The event has gone almost unnoticed except by those who have always been fascinated by the abrupt manner of his vanishing without trace on 26 March 1967 from the Cameron Highlands, a hill station which is in Pahang, the biggest state on the Malay Peninsula.
Thompson, the son of a prominent Delaware family, Princeton graduate and architectural student at the University of Pennsylvania, wartime operative in the OSS, which was the forerunner of the CIA, disappeared while going for a walk alone after lunch. He was last sighted at around 4pm when he briefly visited the Lutheran mission bungalow, but after that he vanished completely without trace, despite an extensive search.
The case immediately generated almost unprecedented intense worldwide media publicity and speculation. Most press reports maintained that he’d either been kidnapped or murdered, perhaps due to his wartime connections, had been eliminated by powerful business rivals, or had voluntarily gone elsewhere in Asia in a high powered attempt to help negotiate the end of the then raging Vietnam conflict.
Many years later, some bones were discovered at the hill resort, but no effort was made to link them to Thompson as they were found at a site far from where he was thought to have been on that fateful day.

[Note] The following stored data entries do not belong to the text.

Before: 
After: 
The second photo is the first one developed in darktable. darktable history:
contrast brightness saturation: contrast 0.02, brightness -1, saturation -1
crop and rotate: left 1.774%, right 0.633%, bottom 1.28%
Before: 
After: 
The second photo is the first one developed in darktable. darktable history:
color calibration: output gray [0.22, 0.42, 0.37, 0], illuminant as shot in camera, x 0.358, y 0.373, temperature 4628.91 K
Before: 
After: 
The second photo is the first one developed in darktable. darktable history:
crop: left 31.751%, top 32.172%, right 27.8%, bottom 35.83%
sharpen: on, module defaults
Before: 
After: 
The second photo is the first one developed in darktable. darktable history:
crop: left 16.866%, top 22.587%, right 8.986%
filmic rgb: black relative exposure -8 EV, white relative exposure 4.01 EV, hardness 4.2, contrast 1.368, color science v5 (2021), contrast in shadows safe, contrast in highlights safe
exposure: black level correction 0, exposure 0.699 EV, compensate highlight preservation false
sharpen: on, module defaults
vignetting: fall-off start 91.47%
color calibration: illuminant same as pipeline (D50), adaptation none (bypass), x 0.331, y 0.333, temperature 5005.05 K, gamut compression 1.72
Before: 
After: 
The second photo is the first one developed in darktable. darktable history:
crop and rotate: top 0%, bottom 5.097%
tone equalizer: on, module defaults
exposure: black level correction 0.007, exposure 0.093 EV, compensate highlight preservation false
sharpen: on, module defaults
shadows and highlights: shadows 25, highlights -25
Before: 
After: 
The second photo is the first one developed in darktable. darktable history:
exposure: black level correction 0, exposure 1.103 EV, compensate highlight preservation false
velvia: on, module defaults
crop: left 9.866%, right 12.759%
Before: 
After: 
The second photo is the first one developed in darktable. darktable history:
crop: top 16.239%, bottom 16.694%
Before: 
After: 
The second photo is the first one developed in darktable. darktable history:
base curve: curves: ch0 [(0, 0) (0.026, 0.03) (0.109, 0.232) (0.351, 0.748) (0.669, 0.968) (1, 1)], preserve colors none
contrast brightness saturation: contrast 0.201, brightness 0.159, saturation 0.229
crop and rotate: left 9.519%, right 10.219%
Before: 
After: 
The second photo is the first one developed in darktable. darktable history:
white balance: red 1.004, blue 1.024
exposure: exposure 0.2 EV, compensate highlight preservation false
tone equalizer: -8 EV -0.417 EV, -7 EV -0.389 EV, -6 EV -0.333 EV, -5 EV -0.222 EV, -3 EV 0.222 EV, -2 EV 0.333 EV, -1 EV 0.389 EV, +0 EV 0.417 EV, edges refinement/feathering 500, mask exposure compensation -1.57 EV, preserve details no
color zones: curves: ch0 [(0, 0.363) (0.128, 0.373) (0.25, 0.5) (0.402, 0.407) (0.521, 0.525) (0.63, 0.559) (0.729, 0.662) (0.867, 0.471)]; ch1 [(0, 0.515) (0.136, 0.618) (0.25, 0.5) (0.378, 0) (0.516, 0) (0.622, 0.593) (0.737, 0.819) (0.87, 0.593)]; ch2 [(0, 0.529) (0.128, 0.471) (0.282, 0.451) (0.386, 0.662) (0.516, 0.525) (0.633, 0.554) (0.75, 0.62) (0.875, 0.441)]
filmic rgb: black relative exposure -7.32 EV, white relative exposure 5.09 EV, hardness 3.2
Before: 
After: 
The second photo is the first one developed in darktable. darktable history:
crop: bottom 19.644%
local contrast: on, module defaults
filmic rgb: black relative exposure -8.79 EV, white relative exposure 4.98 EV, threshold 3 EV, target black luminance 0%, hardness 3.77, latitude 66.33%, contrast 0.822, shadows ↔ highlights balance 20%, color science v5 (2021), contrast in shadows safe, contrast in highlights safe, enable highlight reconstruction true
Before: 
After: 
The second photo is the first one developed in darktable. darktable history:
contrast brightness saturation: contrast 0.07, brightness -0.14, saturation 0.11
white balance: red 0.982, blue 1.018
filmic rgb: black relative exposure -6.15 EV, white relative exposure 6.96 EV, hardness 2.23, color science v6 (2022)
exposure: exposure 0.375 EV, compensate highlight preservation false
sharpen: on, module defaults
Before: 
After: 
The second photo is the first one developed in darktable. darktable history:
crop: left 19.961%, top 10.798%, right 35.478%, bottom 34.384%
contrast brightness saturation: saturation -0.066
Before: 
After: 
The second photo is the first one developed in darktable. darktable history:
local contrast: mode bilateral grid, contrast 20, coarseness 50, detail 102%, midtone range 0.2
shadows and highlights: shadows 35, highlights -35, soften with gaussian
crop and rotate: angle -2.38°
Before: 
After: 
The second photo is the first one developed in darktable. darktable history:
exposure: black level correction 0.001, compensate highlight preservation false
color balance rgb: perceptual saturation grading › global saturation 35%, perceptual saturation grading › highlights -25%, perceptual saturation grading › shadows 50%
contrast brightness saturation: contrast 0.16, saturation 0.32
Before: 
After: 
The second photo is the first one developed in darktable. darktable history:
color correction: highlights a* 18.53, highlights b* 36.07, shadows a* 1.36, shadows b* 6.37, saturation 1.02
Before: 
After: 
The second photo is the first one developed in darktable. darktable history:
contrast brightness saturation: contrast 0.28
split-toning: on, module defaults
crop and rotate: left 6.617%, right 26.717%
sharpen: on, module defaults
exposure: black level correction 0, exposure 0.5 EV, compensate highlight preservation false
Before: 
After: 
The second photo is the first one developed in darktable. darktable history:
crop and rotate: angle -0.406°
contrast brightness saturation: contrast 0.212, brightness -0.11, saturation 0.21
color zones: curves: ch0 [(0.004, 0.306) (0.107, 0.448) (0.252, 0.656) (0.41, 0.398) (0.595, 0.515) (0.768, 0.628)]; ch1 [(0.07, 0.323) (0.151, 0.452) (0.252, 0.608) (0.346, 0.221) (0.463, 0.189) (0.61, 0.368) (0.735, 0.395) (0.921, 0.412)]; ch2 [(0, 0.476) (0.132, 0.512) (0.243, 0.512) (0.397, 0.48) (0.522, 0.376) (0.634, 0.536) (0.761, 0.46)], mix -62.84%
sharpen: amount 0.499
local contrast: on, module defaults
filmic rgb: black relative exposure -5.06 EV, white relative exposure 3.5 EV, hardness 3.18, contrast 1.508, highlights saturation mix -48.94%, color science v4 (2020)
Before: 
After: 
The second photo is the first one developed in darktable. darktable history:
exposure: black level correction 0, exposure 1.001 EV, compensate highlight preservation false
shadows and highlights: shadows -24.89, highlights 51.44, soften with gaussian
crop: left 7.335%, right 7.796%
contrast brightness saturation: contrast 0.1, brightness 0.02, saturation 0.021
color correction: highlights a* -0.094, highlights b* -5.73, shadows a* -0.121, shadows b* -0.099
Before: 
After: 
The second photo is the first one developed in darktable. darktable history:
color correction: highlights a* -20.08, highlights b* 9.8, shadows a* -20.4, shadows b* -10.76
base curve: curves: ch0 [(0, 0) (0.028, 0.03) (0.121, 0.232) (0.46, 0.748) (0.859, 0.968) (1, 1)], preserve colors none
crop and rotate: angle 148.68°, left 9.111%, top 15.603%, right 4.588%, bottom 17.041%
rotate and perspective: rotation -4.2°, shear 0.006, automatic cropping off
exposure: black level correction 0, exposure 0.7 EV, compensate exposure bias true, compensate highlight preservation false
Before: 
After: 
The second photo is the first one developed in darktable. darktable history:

Residing in Pahang and based a little further south of the Cameron Highlands until 1966, I’ve always been inclined to support many of my Malay and Chinese friends who took the view that Thompson had strayed too far off the road and had in fact been taken by a tiger. Indeed, there were unconfirmed reports at the time of the presence of such a beast in the area. Besides, tiger sightings in the state were not uncommon in those days and many of us knew the possible locations.
The mystery took on a further macabre dimension when Jim Thompson’s sister was brutally murdered in Chester County, PA, just a few months after his disappearance; this murder remains unsolved. However, investigators could find no provable link with her brother.
Despite predation, maybe one day whatever remains of Thompson will be found in the jungle proving that he simply could not find the way back to his bungalow after wandering off the beaten track?